Human keypoint data
*****
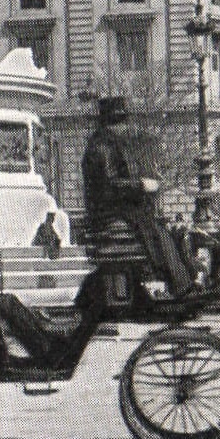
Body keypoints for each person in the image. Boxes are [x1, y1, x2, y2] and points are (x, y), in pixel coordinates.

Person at [81, 97, 197, 299]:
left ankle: (183, 280)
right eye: (122, 122)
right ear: (113, 123)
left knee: (161, 228)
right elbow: (110, 185)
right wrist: (142, 185)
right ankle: (181, 285)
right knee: (154, 229)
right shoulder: (102, 146)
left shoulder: (106, 144)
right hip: (107, 212)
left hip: (115, 209)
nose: (126, 128)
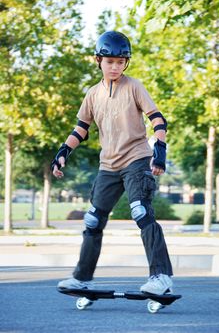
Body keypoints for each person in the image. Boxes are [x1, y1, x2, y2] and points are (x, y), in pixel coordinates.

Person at [52, 31, 173, 295]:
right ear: (98, 61)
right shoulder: (93, 94)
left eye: (121, 61)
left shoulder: (134, 86)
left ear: (126, 63)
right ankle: (82, 278)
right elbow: (81, 128)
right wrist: (63, 152)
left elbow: (158, 119)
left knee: (141, 212)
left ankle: (161, 277)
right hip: (108, 165)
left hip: (136, 159)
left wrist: (159, 149)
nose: (116, 66)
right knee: (93, 220)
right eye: (110, 62)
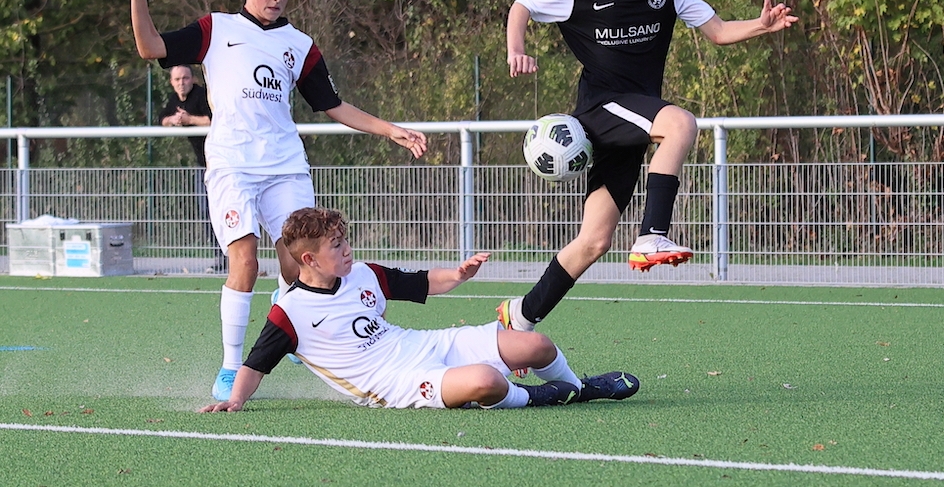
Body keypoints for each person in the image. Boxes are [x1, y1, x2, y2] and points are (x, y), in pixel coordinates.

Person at [123, 0, 429, 402]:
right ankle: (232, 367)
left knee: (300, 263)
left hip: (285, 167)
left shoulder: (299, 45)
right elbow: (150, 47)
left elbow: (332, 104)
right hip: (232, 165)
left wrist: (391, 130)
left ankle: (288, 311)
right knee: (245, 261)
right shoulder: (215, 29)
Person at [498, 0, 798, 344]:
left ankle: (520, 316)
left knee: (594, 241)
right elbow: (521, 6)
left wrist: (761, 25)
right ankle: (652, 235)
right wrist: (516, 49)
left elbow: (717, 31)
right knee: (681, 124)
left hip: (633, 122)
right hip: (601, 109)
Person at [199, 207, 640, 412]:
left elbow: (422, 282)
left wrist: (459, 273)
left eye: (345, 240)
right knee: (487, 381)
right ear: (309, 259)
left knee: (535, 345)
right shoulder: (289, 312)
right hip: (397, 384)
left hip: (424, 345)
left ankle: (577, 387)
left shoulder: (364, 273)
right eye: (336, 245)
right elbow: (255, 365)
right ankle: (540, 397)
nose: (347, 249)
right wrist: (235, 401)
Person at [157, 65, 225, 271]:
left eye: (185, 78)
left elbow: (215, 119)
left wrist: (189, 120)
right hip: (202, 164)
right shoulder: (175, 100)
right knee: (205, 210)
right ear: (171, 82)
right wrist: (172, 120)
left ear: (192, 79)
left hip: (223, 162)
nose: (181, 83)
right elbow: (161, 119)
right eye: (177, 79)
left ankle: (234, 256)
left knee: (224, 210)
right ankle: (220, 257)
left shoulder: (202, 95)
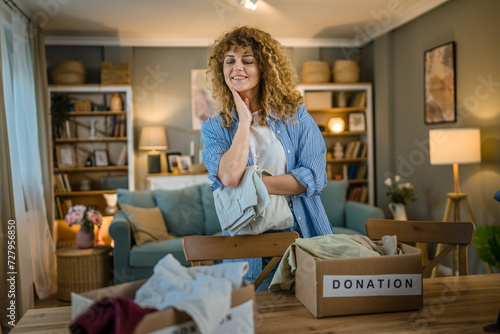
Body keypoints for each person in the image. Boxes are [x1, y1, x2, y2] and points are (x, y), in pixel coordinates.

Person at [200, 26, 333, 290]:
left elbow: (314, 178)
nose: (237, 67)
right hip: (246, 239)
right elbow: (228, 177)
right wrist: (244, 121)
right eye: (230, 61)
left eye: (247, 61)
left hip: (299, 230)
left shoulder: (296, 117)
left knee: (308, 315)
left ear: (264, 69)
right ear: (221, 70)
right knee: (255, 318)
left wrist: (254, 185)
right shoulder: (214, 128)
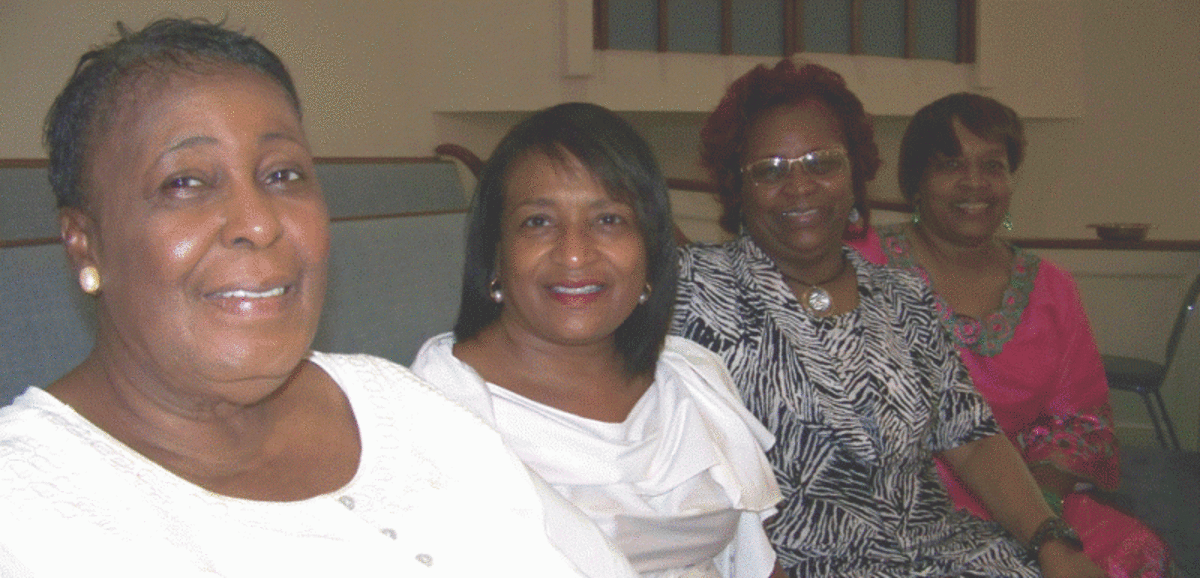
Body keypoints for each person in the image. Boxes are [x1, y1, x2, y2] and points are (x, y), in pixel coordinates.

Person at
*****
# TASK DETAILS
Word for word, print every record, and leave out any picture.

# ANSWER SECTION
Body keypoints for each person in the image. Boxes are [x1, y1, x2, y2] and points are (x, y), in pixel coordinates.

Person at [81, 97, 197, 299]:
left ankle: (183, 280)
right eye: (122, 122)
right ear: (113, 123)
left knee: (161, 228)
right elbow: (110, 185)
right wrist: (142, 185)
right ankle: (181, 285)
right knee: (154, 229)
right shoulder: (102, 146)
left shoulder: (106, 144)
right hip: (107, 212)
left hip: (115, 209)
nose: (126, 128)
Body keypoints for each person in the image. Boxes are [x1, y1, x2, y2] and points are (x, y), in pixel coordinates.

Person at [52, 31, 173, 295]:
right ear: (98, 61)
right shoulder: (93, 94)
left eye: (121, 61)
left shoulder: (134, 86)
left ear: (126, 63)
right ankle: (82, 278)
right elbow: (81, 128)
right wrist: (63, 152)
left elbow: (158, 119)
left knee: (141, 212)
left ankle: (161, 277)
right hip: (108, 165)
left hip: (136, 159)
left wrist: (159, 149)
nose: (116, 66)
right knee: (93, 220)
right eye: (110, 62)
Body keypoints for each person in the image. Boxes are [x1, y1, x2, y2] and points are (x, y), in pixel coordinates.

Person at [123, 0, 429, 402]:
right ankle: (232, 367)
left knee: (300, 263)
left hip: (285, 167)
left shoulder: (299, 45)
right elbow: (150, 47)
left elbow: (332, 104)
right hip: (232, 165)
left wrist: (391, 130)
left ankle: (288, 311)
right knee: (245, 261)
right shoulder: (215, 29)
Person at [498, 0, 798, 344]:
left ankle: (520, 316)
left knee: (594, 241)
right elbow: (521, 6)
left wrist: (761, 25)
right ankle: (652, 235)
right wrist: (516, 49)
left elbow: (717, 31)
right knee: (681, 124)
left hip: (633, 122)
right hip: (601, 109)
Person at [199, 207, 640, 412]:
left elbow: (422, 282)
left wrist: (459, 273)
left eye: (345, 240)
right knee: (487, 381)
right ear: (309, 259)
left knee: (535, 345)
right shoulder: (289, 312)
right hip: (397, 384)
left hip: (424, 345)
left ankle: (577, 387)
left shoulder: (364, 273)
right eye: (336, 245)
right elbow: (255, 365)
right ankle: (540, 397)
nose: (347, 249)
right wrist: (235, 401)
Person at [157, 65, 225, 271]:
left eye: (185, 78)
left elbow: (215, 119)
left wrist: (189, 120)
right hip: (202, 164)
right shoulder: (175, 100)
right knee: (205, 210)
right ear: (171, 82)
right wrist: (172, 120)
left ear: (192, 79)
left hip: (223, 162)
nose: (181, 83)
right elbow: (161, 119)
right eye: (177, 79)
left ankle: (234, 256)
left knee: (224, 210)
right ankle: (220, 257)
left shoulder: (202, 95)
Body keypoints for each person in the image. Boxes are [x1, y1, x2, y2] and points are (x, y), in pixel coordinates.

Person at [200, 26, 333, 290]:
left elbow: (314, 178)
nose: (237, 67)
right hip: (246, 239)
right elbow: (228, 177)
right wrist: (244, 121)
right eye: (230, 61)
left eye: (247, 61)
left hip: (299, 230)
left shoulder: (296, 117)
left knee: (308, 315)
left ear: (264, 69)
right ear: (221, 70)
right knee: (255, 318)
left wrist: (254, 185)
right shoulder: (214, 128)
Body keypoints for each person in the image. Boxes are [x1, y1, x2, y2] and points are (x, y), in pixel coordinates.

Person at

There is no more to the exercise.